-- Page text follows --

Home2017-2018Eating for liberation creates food for thought

Eating for liberation creates food for thought

By Heather Pearson
Staff Writer

When I sat down with organizers Dr. Anne DeLessio-Parson and Sophia Brownstein to learn more about their upcoming event ‘Eating for Liberation,’ Dr. DeLessio-Parson set out tortilla chips, rice and beans for us to share.

“Food invites us into conversation every time we sit down to share the table,” stated the Eating for Liberation website. “Through intentional, authentic dialogue that bridges life experiences, we can co-create new ideas for action.”

This conversation bridging food and social justice is exactly what Eating for Liberation hopes to start. To do so, the event invites participants to share in a four-course plant-based meal on March 10. The menu is inspired by bell hook’s “All About Love,” and will take place at the Salem Convention Center.

Food justice advocates Salimatu Amabebe and Dr. A Breeze Harper will speak at the event. Amabebe is a renowned artist and vegan chef who hosts Black Feast, a Portland monthly dinner series celebrating black artists and writers. Dr. A Breeze Harper is an academic and activist tackling issues of “ethical consumption, the food system, and diversity,” and is founder of the Sistah Vegan Project, which “serves as a supportive connection point for people of color (and others) interested in plant-based diets, social justice, anti-racism, [and] feminism,” among other topics.

-- Page text concluded --
-- Information supplied follows --

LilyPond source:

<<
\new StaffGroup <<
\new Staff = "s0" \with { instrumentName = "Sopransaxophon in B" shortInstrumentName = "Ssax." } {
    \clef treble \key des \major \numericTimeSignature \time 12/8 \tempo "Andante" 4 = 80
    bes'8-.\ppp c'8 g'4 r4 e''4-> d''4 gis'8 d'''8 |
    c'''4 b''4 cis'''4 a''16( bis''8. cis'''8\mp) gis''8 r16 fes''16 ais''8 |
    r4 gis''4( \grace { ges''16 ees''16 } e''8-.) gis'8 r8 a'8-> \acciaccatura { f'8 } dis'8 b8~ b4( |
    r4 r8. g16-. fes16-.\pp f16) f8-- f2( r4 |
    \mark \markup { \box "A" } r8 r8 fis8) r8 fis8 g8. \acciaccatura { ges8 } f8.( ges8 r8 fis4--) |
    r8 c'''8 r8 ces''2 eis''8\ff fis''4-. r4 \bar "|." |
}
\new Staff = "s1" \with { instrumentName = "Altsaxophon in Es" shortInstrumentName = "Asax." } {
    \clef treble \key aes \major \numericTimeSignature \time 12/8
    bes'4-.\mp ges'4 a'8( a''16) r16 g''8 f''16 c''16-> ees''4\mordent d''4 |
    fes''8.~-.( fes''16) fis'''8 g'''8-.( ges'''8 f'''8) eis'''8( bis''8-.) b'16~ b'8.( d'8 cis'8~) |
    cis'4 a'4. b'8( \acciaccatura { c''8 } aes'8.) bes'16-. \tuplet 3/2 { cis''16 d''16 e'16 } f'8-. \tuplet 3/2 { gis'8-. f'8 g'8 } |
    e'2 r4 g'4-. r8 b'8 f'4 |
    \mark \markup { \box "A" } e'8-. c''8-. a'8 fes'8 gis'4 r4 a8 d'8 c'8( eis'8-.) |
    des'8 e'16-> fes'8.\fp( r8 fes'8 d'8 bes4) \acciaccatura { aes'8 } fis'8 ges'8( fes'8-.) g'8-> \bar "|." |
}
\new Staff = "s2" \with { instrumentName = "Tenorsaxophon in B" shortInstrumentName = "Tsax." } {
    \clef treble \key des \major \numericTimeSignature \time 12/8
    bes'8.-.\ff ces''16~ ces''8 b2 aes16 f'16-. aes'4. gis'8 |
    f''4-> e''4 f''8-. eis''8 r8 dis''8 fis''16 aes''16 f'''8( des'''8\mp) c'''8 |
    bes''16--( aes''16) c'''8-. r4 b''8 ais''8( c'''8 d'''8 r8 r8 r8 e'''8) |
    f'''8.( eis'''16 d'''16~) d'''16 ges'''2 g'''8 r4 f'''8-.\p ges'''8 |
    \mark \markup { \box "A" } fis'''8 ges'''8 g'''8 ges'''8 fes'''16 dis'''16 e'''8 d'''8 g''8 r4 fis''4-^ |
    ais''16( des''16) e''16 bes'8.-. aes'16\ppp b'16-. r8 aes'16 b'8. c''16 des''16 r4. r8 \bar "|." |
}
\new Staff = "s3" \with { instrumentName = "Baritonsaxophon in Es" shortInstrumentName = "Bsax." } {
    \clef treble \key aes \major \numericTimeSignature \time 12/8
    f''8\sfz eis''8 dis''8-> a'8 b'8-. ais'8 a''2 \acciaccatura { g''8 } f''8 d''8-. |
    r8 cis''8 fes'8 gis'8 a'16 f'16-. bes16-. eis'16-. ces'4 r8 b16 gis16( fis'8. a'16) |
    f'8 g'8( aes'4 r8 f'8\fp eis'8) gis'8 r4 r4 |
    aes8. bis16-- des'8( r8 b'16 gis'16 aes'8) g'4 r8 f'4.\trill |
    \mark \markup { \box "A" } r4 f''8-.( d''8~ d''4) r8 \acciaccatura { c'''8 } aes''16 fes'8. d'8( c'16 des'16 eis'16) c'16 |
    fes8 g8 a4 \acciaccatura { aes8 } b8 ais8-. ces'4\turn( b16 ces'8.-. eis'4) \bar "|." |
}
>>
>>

-- Information supplied concluded --

Exercise tasks.
1. The article on the Eating for Liberation event quotes a list of subjects that people interested in the Sistah Vegan Project may care about. Name every subject in that quoted list.
2. Go on with the article on the Eating for Liberation event from the point at which it stops.

Answers to this exercise.
1. Plant-based diets, social justice, anti-racism, and feminism.

2.
“Some people have called [Dr. A Breeze Harper] one of the most famous vegans of our time,” said Dr. DeLessio-Parson, describing what a privilege it is to have her speak. “She challenges whiteness in vegan spaces and animal rights spaces.”

Before the meal, individuals will be paired with a theme (i.e., community gardens, veganism on a budget, activism, or prison abolitionism) which they will explore alongside other participants in-person and/or online. Then they will join in on the meal on March 10. Afterwards, they are asked to write three letters and create one art piece about their experience. These post-event activities allow participants to take what they learn from the meal and create something from it which they can share beyond that space.

How do food and equity work connect? “As we nourish our bodies, we nourish our minds, cultivating the strength and resilience needed to be more engaged and caring members of our communities,” writes Dr. DeLessio-Parson. Recognizing the personal as political, she explains, food choices and personal food philosophies can be politically radical.

The event is open to anyone interested in peace and justice, and artists and writers are especially encouraged to apply. The organizers stress that they “hope to find a balance of folks from different backgrounds and at different life stages for each theme,” and that groups are welcome. Participants are not required to be vegetarian or vegan, though conversation will discuss vegan philosophy. The event is free.

Those interested can find the application at www.eatingforliberation.com.